Version Compatibility

Reference examples tested with: R 4.3+ with DNAcopy 1.76+, Python 3.10+ with numpy 1.26+, pandas 2.2+; QDNAseq 1.38+ (optional, GC/mappability normalization).

Before using code patterns, verify installed versions match. If versions differ:

R: packageVersion('DNAcopy') then ?segment to confirm arguments
Python: pip show numpy pandas

If code throws an error, introspect the installed package and adapt the example. CBS lives in Bioconductor DNAcopy; HMM segmentation is provided by caller-specific backends (CNVkit uses pomegranate; HaarSeg has its own R/Python packages).

Copy-Ratio Segmentation

"Turn noisy per-bin depth into clean copy-number segments" -> Two stages, both error-prone.

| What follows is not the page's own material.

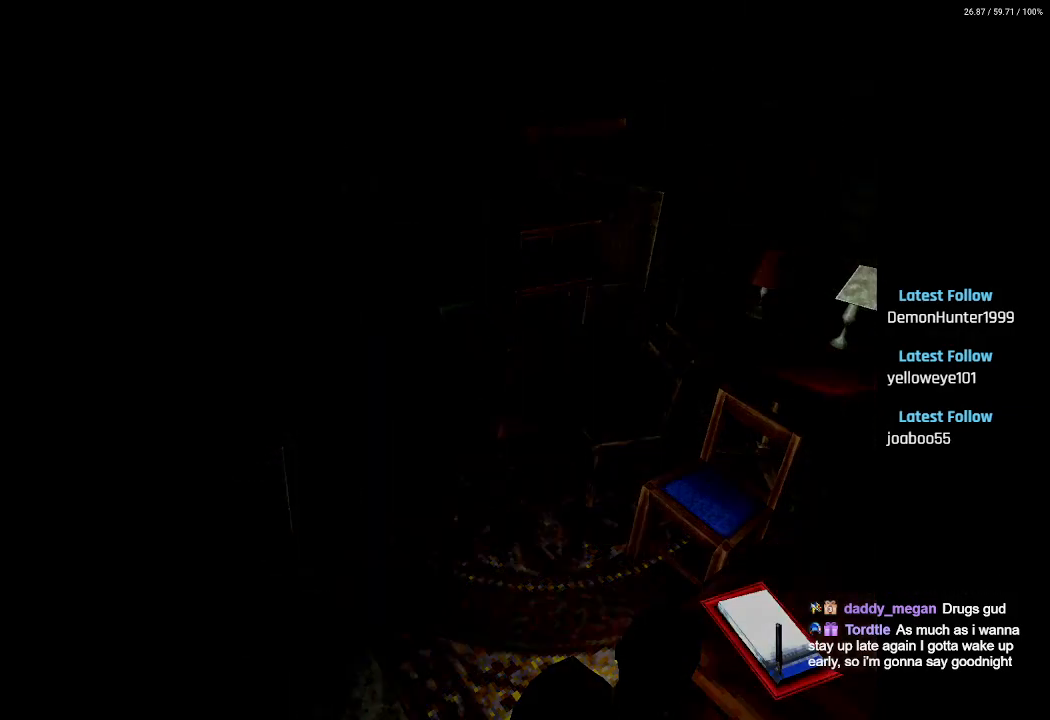
{"buttons": [], "left_stick": "center", "right_stick": "center", "events": [[17, "CROSS", "up"]]}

First, normalize the depth profile so the only remaining variation is copy number (not GC, mappability, or replication timing). Second, partition the normalized profile into segments of constant copy number. The segmentation algorithm choice has a predictable bias signature, and the diploid-baseline choice can invert every call.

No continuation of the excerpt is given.